[Start of section]

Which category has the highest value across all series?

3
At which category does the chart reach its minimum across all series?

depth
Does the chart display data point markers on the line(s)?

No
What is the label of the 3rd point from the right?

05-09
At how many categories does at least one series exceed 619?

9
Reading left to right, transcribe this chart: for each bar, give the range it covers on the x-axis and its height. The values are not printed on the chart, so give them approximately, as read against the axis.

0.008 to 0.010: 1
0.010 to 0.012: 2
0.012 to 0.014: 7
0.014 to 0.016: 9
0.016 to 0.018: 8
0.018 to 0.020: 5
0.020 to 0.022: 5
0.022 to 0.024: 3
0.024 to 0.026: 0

[End of section]

• WHAT YOU WILL DO:
Can you rewrite all of the data above, changing every "category" to "group" and leaving everything else unchanged?

• RESULT FOR THIS EXERCISE:
Which group has the highest value across all series?

3
At which group does the chart reach its minimum across all series?

depth
Does the chart display data point markers on the line(s)?

No
What is the label of the 3rd point from the right?

05-09
At how many categories does at least one series exceed 619?

9
Reading left to right, transcribe this chart: for each bar, give the range it covers on the x-axis and its height. The values are not printed on the chart, so give them approximately, as read against the axis.

0.008 to 0.010: 1
0.010 to 0.012: 2
0.012 to 0.014: 7
0.014 to 0.016: 9
0.016 to 0.018: 8
0.018 to 0.020: 5
0.020 to 0.022: 5
0.022 to 0.024: 3
0.024 to 0.026: 0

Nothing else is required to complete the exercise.